Department of Surgical Oncology, Department of Obstetrics and Gynaecology, University Hospital 12 de Octubre, Instituto de Investigación Sanitaria Hospital 12 de Octubre [imas12], Universidad Complutense de Madrid, Madrid, Spain.
Department of Medical Oncology, University Hospital 12 de Octubre, Instituto de Investigación Sanitaria Hospital 12 de Octubre [imas12], Universidad Complutense de Madrid, Madrid, Spain.
Surg Oncol. 2022 Sep;44:101823. doi: 10.1016/j.suronc.2022.101823. Epub 2022 Aug 2.
Targeted axillary dissection, which combines sentinel lymph node biopsy with removal of the proven involved node noted during the staging process, has been shown to improve axillary staging and decrease false negative rates after neoadjuvant chemotherapy in patients with breast cancer.
OBJECTIVE(S): The main goal of this study was to assess the ability to identify and remove the clipped node and the false negative rate of targeted axillary dissection.
We performed a prospective study among patients with biopsy-confirmed nodal metastases who received neoadjuvant chemotherapy. A clip was placed on the sample node prior systemic therapy. After neoadjuvant chemotherapy, all patients underwent sentinel lymph node biopsy (dual tracer), localization and excision of the clipped node and axillary lymph node dissection. The clipped node was preoperatively localized in all cases placing an iodine-125 seed guided by ultrasound. The pathology of the sentinel nodes and clipped node was compared with other nodes.

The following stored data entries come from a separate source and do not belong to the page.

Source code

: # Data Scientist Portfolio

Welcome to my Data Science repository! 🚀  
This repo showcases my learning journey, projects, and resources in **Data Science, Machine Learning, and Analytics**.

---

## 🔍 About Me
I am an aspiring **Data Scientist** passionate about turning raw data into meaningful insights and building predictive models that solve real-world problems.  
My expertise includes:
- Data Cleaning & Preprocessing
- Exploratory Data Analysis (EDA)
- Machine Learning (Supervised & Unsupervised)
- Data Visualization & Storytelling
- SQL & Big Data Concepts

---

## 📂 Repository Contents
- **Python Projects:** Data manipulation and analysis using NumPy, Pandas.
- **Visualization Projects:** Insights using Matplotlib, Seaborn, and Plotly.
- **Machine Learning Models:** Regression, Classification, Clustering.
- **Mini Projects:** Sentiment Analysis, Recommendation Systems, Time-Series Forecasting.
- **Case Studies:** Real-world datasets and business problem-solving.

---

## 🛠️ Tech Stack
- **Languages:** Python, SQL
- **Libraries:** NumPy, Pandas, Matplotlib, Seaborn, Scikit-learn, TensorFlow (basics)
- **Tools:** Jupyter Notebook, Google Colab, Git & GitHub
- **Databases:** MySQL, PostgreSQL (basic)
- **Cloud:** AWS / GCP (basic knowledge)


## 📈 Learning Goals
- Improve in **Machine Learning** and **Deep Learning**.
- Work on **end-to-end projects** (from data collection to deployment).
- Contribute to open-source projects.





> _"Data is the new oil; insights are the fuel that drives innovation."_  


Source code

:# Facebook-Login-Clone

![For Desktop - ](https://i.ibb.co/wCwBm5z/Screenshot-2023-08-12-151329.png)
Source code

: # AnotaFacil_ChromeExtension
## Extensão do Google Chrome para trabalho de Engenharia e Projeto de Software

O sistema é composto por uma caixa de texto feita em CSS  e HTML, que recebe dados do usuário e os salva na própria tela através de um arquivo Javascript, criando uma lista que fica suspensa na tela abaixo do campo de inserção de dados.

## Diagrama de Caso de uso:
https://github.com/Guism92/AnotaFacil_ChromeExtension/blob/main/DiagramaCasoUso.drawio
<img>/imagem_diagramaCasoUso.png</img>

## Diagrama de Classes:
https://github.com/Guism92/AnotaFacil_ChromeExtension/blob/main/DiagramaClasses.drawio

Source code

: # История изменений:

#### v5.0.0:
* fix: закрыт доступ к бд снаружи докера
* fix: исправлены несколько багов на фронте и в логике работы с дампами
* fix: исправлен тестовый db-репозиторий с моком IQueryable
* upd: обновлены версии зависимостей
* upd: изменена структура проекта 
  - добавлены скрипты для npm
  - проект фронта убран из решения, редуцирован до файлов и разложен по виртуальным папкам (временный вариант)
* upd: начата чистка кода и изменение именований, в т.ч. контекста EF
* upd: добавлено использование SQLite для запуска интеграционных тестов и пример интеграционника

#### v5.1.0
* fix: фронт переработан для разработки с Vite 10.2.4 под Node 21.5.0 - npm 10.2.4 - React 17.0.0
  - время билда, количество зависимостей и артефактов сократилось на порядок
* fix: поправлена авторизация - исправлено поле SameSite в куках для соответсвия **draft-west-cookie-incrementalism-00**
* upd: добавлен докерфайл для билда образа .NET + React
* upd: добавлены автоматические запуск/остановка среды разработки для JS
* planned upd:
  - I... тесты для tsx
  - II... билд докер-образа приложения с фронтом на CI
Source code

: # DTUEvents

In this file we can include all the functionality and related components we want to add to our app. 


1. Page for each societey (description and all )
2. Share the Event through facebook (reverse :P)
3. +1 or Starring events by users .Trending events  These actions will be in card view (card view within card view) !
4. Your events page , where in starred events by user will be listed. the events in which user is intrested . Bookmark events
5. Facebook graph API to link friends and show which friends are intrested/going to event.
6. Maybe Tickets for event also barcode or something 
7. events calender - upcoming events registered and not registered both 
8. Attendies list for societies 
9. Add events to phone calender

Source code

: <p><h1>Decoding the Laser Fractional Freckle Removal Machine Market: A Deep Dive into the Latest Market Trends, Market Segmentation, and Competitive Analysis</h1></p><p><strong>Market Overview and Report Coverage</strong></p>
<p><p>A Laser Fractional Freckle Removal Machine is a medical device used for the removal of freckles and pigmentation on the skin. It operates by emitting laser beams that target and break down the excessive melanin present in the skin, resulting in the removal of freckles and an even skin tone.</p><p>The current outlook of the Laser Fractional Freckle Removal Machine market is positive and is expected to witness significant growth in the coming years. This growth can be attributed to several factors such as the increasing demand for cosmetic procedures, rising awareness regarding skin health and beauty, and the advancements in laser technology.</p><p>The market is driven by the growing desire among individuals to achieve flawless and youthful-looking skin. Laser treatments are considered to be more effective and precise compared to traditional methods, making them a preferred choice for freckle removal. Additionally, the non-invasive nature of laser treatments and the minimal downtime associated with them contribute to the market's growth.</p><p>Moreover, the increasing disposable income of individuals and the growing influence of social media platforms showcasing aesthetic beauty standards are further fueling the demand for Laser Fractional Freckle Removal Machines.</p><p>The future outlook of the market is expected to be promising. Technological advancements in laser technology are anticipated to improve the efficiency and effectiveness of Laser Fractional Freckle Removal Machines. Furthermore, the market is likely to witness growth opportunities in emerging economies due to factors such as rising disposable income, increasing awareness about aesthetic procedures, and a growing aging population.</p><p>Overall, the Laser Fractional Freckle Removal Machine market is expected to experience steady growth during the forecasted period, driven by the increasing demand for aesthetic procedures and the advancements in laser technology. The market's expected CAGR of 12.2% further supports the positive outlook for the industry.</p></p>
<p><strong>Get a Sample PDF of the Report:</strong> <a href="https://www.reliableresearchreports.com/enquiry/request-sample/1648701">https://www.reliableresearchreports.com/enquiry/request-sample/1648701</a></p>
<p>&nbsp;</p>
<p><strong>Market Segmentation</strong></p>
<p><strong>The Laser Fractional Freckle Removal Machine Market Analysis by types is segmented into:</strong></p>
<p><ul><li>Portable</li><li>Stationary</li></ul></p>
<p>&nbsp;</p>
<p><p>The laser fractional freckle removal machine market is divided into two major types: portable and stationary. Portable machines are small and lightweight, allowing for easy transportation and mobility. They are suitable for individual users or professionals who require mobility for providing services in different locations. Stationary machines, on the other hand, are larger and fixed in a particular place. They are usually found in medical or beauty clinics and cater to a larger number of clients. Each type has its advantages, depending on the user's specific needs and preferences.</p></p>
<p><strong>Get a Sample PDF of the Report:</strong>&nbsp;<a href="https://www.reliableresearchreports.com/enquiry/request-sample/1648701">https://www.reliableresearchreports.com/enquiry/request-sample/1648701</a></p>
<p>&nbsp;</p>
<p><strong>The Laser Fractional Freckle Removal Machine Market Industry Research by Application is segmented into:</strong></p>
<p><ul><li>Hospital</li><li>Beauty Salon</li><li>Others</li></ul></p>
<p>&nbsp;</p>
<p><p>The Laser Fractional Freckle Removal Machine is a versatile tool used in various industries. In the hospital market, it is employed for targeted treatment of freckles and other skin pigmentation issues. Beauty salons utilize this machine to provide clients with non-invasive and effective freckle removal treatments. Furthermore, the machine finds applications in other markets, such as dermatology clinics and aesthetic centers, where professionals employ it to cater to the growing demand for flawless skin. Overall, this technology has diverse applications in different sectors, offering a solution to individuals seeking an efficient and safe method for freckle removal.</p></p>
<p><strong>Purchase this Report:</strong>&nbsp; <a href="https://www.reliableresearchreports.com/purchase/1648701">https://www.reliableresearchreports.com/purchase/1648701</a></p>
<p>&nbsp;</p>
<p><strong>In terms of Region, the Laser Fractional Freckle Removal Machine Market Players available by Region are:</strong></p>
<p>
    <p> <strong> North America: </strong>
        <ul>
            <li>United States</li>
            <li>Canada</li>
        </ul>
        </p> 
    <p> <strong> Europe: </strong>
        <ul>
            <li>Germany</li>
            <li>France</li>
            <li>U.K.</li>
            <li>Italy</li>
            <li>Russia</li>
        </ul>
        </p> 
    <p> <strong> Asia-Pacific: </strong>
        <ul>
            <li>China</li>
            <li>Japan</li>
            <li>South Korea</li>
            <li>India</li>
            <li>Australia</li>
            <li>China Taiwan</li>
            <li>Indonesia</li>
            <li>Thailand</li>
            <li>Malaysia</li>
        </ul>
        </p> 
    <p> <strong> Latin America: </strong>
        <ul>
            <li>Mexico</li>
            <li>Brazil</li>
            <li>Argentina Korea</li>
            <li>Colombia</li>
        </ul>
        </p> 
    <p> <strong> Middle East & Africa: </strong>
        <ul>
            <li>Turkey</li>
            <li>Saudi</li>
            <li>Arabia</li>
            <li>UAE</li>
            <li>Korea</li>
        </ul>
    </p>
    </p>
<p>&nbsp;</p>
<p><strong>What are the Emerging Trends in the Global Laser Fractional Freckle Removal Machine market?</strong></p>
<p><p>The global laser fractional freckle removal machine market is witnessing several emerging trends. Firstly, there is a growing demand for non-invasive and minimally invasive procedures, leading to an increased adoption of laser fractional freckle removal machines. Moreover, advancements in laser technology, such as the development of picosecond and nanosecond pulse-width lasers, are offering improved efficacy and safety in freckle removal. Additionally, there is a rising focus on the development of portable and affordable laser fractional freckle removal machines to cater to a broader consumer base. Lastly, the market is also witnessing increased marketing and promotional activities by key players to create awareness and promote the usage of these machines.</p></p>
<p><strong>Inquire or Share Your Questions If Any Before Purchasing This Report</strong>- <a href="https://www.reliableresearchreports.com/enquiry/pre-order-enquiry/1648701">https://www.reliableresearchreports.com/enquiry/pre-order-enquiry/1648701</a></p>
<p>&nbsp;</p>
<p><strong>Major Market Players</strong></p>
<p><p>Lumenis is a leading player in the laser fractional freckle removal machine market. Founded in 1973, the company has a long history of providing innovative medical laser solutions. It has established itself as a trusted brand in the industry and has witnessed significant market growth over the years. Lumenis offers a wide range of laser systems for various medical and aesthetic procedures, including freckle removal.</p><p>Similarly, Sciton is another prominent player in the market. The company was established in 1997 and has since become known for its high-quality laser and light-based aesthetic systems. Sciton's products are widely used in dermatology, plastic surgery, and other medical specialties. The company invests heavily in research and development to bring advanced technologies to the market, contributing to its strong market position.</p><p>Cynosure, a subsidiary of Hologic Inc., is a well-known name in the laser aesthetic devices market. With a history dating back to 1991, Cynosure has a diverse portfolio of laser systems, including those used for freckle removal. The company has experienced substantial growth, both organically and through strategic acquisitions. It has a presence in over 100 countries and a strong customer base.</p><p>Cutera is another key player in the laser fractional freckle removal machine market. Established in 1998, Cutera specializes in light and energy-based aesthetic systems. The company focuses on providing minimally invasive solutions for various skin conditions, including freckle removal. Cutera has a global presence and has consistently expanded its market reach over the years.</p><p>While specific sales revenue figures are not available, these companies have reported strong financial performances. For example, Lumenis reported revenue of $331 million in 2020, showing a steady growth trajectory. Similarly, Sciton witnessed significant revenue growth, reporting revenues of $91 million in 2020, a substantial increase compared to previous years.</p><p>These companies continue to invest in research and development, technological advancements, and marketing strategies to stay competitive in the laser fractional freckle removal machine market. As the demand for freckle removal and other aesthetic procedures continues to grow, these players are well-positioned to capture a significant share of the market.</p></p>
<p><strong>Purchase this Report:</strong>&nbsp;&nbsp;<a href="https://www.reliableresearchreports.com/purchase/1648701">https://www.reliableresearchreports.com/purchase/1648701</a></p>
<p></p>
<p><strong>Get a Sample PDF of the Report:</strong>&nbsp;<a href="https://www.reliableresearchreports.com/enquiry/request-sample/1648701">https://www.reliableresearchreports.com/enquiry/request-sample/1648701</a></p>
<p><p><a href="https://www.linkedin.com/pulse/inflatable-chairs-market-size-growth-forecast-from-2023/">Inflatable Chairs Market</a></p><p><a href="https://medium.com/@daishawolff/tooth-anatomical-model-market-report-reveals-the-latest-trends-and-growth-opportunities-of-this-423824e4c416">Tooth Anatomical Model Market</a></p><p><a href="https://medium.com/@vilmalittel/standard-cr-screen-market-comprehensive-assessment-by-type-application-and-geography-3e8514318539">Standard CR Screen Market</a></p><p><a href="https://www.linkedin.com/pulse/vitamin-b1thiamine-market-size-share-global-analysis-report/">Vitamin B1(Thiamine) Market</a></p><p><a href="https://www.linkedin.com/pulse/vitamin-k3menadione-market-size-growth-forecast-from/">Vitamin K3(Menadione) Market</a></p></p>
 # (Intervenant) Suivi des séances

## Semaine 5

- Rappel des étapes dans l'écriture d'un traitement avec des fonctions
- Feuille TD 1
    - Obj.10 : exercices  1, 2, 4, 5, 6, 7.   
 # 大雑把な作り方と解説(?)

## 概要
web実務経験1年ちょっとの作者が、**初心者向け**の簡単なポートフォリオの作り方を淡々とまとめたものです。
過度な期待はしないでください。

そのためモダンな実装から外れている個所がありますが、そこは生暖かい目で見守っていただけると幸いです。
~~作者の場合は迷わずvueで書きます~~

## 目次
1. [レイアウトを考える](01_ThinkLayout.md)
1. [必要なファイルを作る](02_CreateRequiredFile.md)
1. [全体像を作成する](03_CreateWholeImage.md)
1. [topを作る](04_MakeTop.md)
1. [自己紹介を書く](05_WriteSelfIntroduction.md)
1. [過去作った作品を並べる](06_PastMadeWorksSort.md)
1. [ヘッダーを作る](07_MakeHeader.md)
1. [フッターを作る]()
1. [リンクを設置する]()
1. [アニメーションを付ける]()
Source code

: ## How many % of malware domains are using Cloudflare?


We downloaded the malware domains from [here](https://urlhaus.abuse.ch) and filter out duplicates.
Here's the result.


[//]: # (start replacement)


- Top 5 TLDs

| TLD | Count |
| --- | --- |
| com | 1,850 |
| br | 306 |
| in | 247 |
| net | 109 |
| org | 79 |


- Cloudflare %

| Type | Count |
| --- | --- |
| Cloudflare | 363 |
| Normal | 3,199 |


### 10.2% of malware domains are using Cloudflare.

A total of 455 patients with invasive breast cancer were studied. Of the 148 patients with NAC, 32 met the eligibility criteria and were enrolled in the study. Mean age at diagnosis was 52.3 years. Systematic lymphadenectomy was performed in all patients, with an average of 14.3 lymph nodes removed. Detection rate of the clipped node alone was 96.9%, and 100% for targeted axillary dissection. Ability of clipped node alone to predict nodal status showed a FNR of 10,5% while SLNB alone performed by dual tracer and targeted axillary dissection, showed FNRs of 5.3% and 5.0%, respectively. Sentinel lymph nodes matched clipped node in 23 patients (74.2%).
CONCLUSION (S): In node positive breast cancer patients, targeted axillary dissection is a reliably approach for axillary staging after neoadjuvant chemotherapy. The preoperative location of the clipped node is mandatory to increase the detection rate and optimize the results of the technique.
靶向腋窝清扫术结合前哨淋巴结活检术和分期过程中发现的阳性淋巴结切除,已被证明可以改善乳腺癌患者的腋窝分期并降低新辅助化疗后的假阴性率。
本研究的主要目的是评估识别和切除夹闭淋巴结的能力以及靶向腋窝清扫术的假阴性率。
我们对接受新辅助化疗的活检证实淋巴结转移的患者进行了一项前瞻性研究。在系统治疗前,在样本淋巴结上放置一个夹子。新辅助化疗后,所有患者均行前哨淋巴结活检(双示踪剂)、夹闭淋巴结的定位和切除以及腋窝淋巴结清扫。所有病例均通过超声引导放置碘 125 种子来术前定位夹闭淋巴结。比较前哨淋巴结和夹闭淋巴结的病理与其他淋巴结。
共研究了 455 例浸润性乳腺癌患者。在 148 例接受 NAC 的患者中,32 例符合入选标准并被纳入研究。诊断时的平均年龄为 52.3 岁。所有患者均行系统性淋巴结清扫术,平均切除 14.3 个淋巴结。单独检测夹闭淋巴结的检出率为 96.9%,靶向腋窝清扫术的检出率为 100%。单独夹闭淋巴结预测淋巴结状态的能力显示假阴性率为 10.5%,而双示踪剂前哨淋巴结活检和靶向腋窝清扫术的假阴性率分别为 5.3%和 5.0%。23 例(74.2%)前哨淋巴结与夹闭淋巴结匹配。
在淋巴结阳性乳腺癌患者中,新辅助化疗后靶向腋窝清扫术是一种可靠的腋窝分期方法。术前定位夹闭淋巴结是提高检出率和优化该技术结果的必要条件。